If I could go back in time and give my awkward, chubby, baggy-T-shirt-wearing, 14 year-old self some advice, it would be this: fitting in is overrated.
Even then, with my grunge music and superfluous flannel shirts, I believed it could be true. That the promises of this world are not worth what we have to trade to get them. But now, as an adult, I know this to be true.
Things are not often what they seem.
Take money, for example…
Now I know that having money and being rich are not the same thing.
I have met people who made more money than most of us would know what to do with it and then spent it all. These people finance their houses and lease new cars all to maintain an image.
And I have met those who drive beat-up old trucks and wear worn-out baseball caps and are worth millions.
What we see, or rather what we think we see, is not always what is.
…then there’s power…
I wish I could go back and tell myself that bullies are not big. They are, in fact, quite small.
I would also remind the teenage me that they never go away, so you had better start facing your giants now.
There will always be those who want to squash your creativity and belittle your uniqueness, but this is not power. It is the pinnacle of weakness and cowardice, and it’s waiting to be exposed.
So gird yourself, and get ready to be brave. It will be a lifetime requirement.
…and let’s not forget fame
Some of the most famous people I know are also the most lonely. In fact, many of these people have traded success for fame, content to be known over doing something that mattered.
I know people who have millions of fans and don’t know where next month’s rent is coming from, whose names you would recognize and yet whose own families have forgotten their faces.
This, sometimes, is the cost of a “cool” membership card.
To be liked and accepted by the masses is not all it’s cracked up to be. Fame is a fickle mistress whose never quite satisfied. She will, in time, rob us for everything we have.
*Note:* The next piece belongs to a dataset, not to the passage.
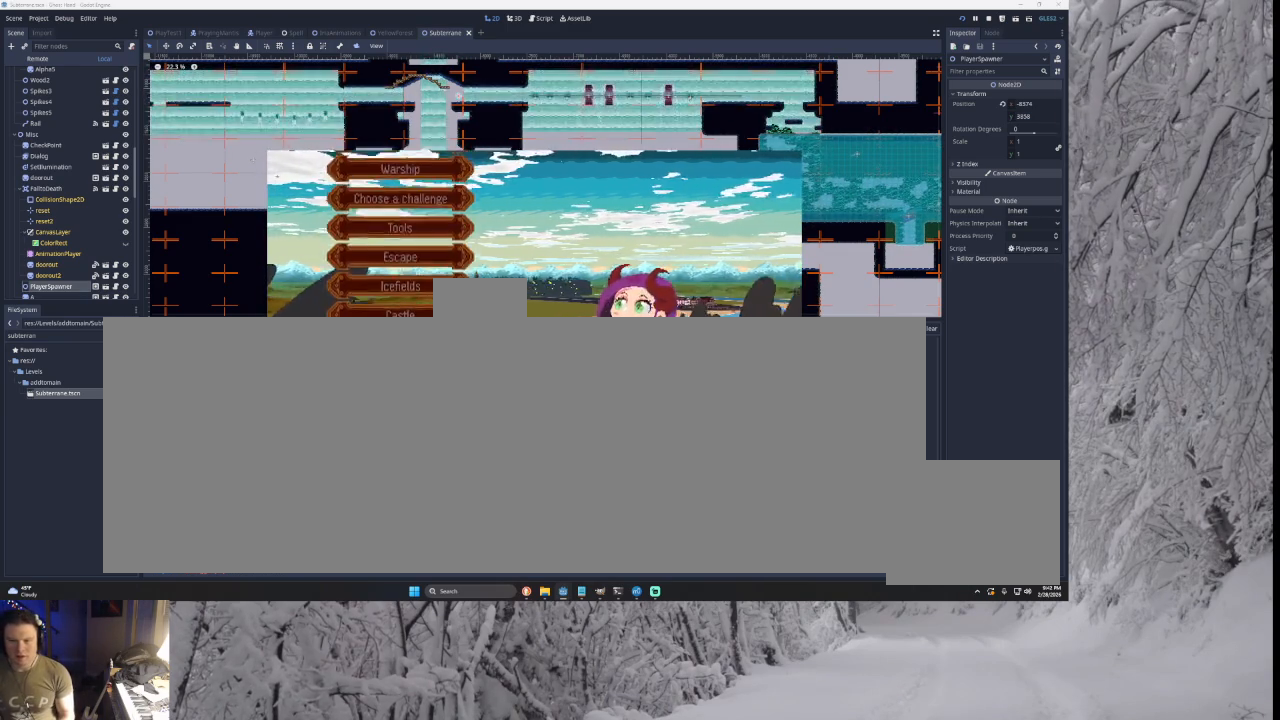
{"buttons": [], "left_stick": "center", "right_stick": "center", "events": [[167, "left_stick", "down"], [300, "left_stick", "center"], [367, "left_stick", "down"], [467, "left_stick", "center"]]}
But there’s good news, too
If I sensed my younger self getting depressed or starting to roll his eyes, I would tell him one last thing: what makes you weird is what makes you you.
So embrace it.
All these urges to fit in and conform and be liked, these won’t get you very far in life. And soon, you will see that the weirdos, the misfits, the outcasts, these are the people who get things done. Who truly change the world.
There is a downside to being too popular and a cost to having too much money. And there is a peculiar sort of wealth that accompanies struggle and lack, sometimes.
Don’t fight these things. Don’t dream of another reality or try to be someone you’re not. You will eventually regret the effort you spent on such pursuits and wish you would have stood up to to more bullies, stopped worrying so much about status, and got on with being the strangest, strongest version of yourself you could be.
And as you move towards to your calling, that special thing you were born to do, you will find yourself accessing all the skills you once thought were weaknesses, those embarrassing quirks and personality traits you used to hate, and you will find a use for them all.
The things you wanted to wish away will become your greatest assets.
So now that you know these things, that everything that once seemed to matter actually doesn’t, what’re you going to do? Will you embrace your weirdness, or will you keep trying to fit in? That’s what I would tell my younger self (in addition to what I already said). And I would ask you the same.